:: TEXTE ÉTUDIÉ

Verset à verset Double colonne
1 Et l’Éternel parla à Moïse en disant :L’unité de ces préceptes si variés se trouve dans l’idée de la sainteté de Dieu qui doit se refléter dans celle de son peuple. Ce recueil de prescriptions diverses a pour but d’inculquer au peuple certains commandements déjà donnés en les entremêlant de quelques adjonctions propres à les compléter.
L’idée du Dieu saint n’est pas, comme on l’a prétendu, le produit le plus excellent de la civilisation d’Israël ; elle en est le principe. Elle est, dès le début, inhérente au mosaïsme. Les derniers mots du verset 2 sont un refrain qui revient huit fois dans ce chapitre sous sa forme complète et huit fois sous une forme abrégée.
Sa mère et son père. La mère est placée la première, selon plusieurs, parce que dans les pays où règne la polygamie, le père étant en quelque sorte le chef de plusieurs familles, la mère est en rapport plus particulier avec ses propres enfants. Mais la polygamie, quoique autorisée, n’était pas régnante en Israël. Il est plus simple d’expliquer la priorité accordée à la mère, soit par l’intention de la relever dans un temps où la subordination de la femme était plus fortement accentuée que de nos jours, soit par la raison que le père inspire naturellement plus de crainte que la mère.
La réunion du quatrième et du cinquième commandement dans le même précepte provient de leur rapprochement dans le Décalogue.
Ce verset réunit également deux commandements (le premier et le deuxième).

::::
:: DONNÉES PRÉSENTÉES

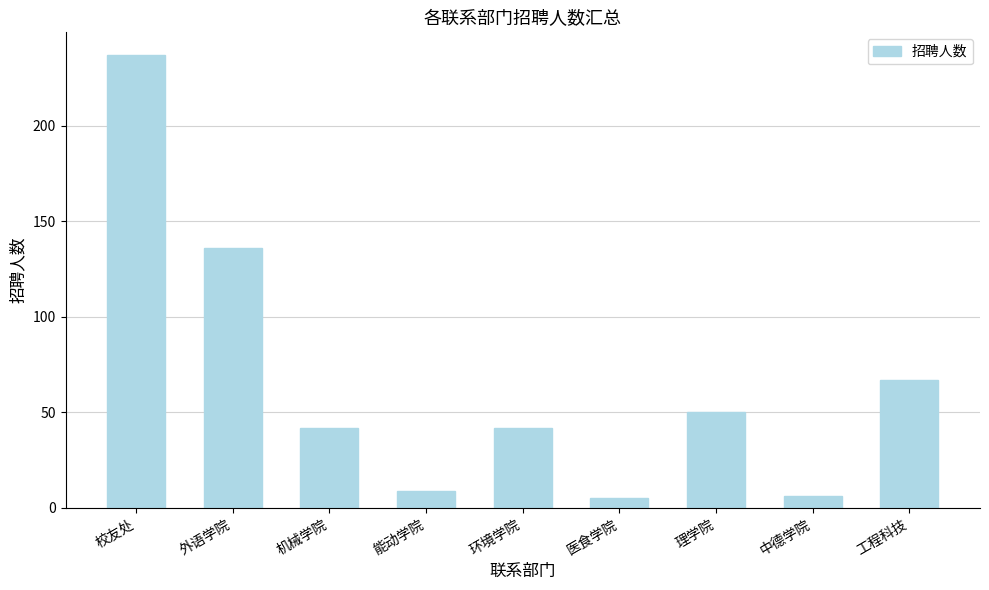

Where does the data first go above 42?

校友处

::::

> _EXERCICES_:
a) Recopiez le passage du commentaire biblique qui s'ouvre sur les mots contenant « La réunion du » et se clôt sur « et le deuxième). ».
b) Selon le commentaire biblique, d'où provient la réunion du quatrième et du cinquième commandement dans le même précepte ?
c) Reprenez le commentaire biblique à la suite de sa dernière phrase.
Ces données proviennent d'une autre source.

> _CORRIGÉ_:
a)
La réunion du quatrième et du cinquième commandement dans le même précepte provient de leur rapprochement dans le Décalogue.
Ce verset réunit également deux commandements (le premier et le deuxième).

b) Elle provient de leur rapprochement dans le Décalogue.

c)
De manière à être agréés : sans commettre aucune des irrégularités qui pourraient en faire une offense à Dieu. De telles irrégularités pouvaient facilement se produire à l’occasion du repas de famille qui terminait ces sacrifices.
La viande ne pouvait être mangée que le jour du sacrifice ou le suivant dans les cas de vœu ou d’hommage. Dès ce moment le reste devait être brûlé (Lévitique 7.15-18).
Ces préceptes se rapportaient surtout aux devoirs envers Dieu (première table). Les suivants, versets 9 à 18, se rapportent plutôt aux relations avec le prochain (deuxième table).
Cinq recommandations en faveur des indigents, aboutissant à ce refrain : Je suis l’Éternel, ton Dieu !
Quand vous ferez, cela s’adresse à tout le peuple ; tu n’iras pas : cela est dit à chaque Israélite. Le Talmud fixe l’étendue de la portion qui doit être laissée intacte à la soixantième partie du champ.
Tu ne glaneras pas. Deutéronome 24.19 parle même de poignées d’épis oubliées en moissonnant. C’est là comme un droit donné au pauvre par la loi.
Vigne. Le mot hébreu comprend vignes et vergers. Défense de compléter la première cueillette sur l’arbre ou sur le cep par une seconde et de ramasser les fruits accidentellement tombés sur le sol. Le Deutéronome (Deutéronome 24.19-22) mentionne spécialement l’olivier.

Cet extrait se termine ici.